Your task: From the data below, copy each line that includes the word "Figure".

Data extract:
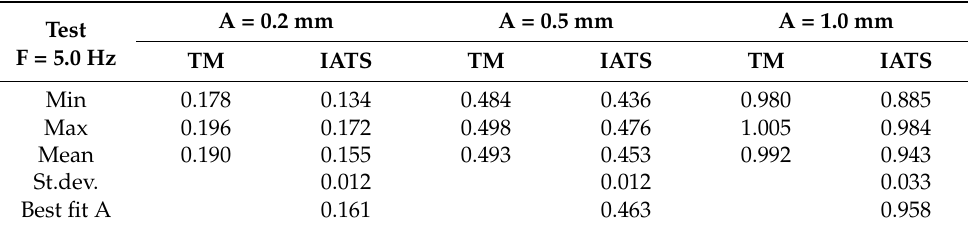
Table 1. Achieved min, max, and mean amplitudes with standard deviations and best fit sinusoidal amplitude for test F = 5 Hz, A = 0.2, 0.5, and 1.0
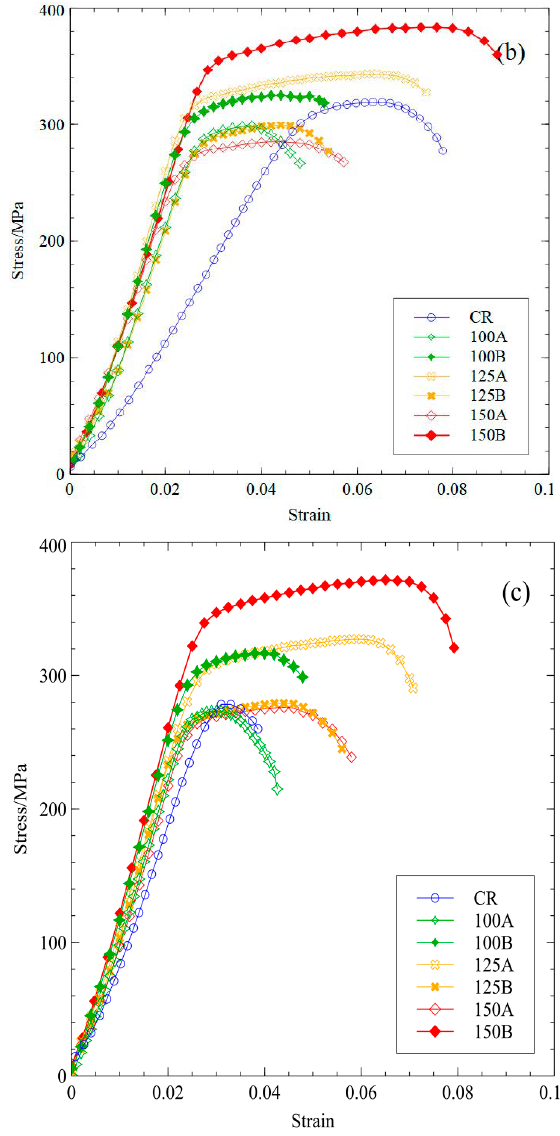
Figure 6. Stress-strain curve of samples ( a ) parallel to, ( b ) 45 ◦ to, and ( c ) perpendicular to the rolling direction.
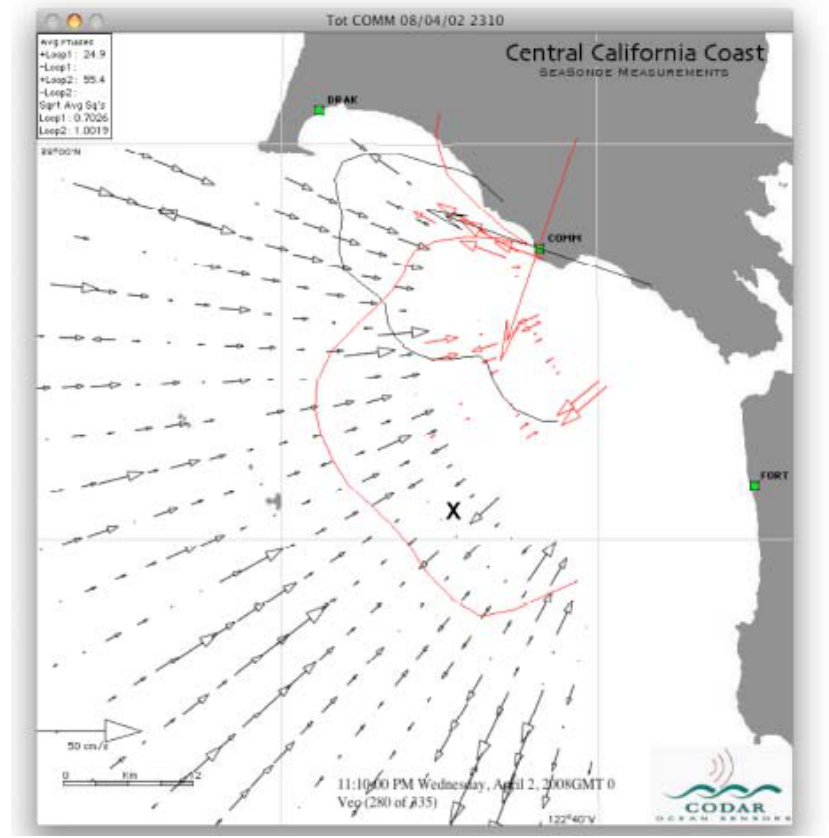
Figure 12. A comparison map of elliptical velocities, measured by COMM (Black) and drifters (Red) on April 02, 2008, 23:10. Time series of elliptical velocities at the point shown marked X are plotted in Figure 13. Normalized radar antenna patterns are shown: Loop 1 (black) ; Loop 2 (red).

Solution to this problem:
Figure 6. Stress-strain curve of samples ( a ) parallel to, ( b ) 45 ◦ to, and ( c ) perpendicular to the rolling direction.
Figure 12. A comparison map of elliptical velocities, measured by COMM (Black) and drifters (Red) on April 02, 2008, 23:10. Time series of elliptical velocities at the point shown marked X are plotted in Figure 13. Normalized radar antenna patterns are shown: Loop 1 (black) ; Loop 2 (red).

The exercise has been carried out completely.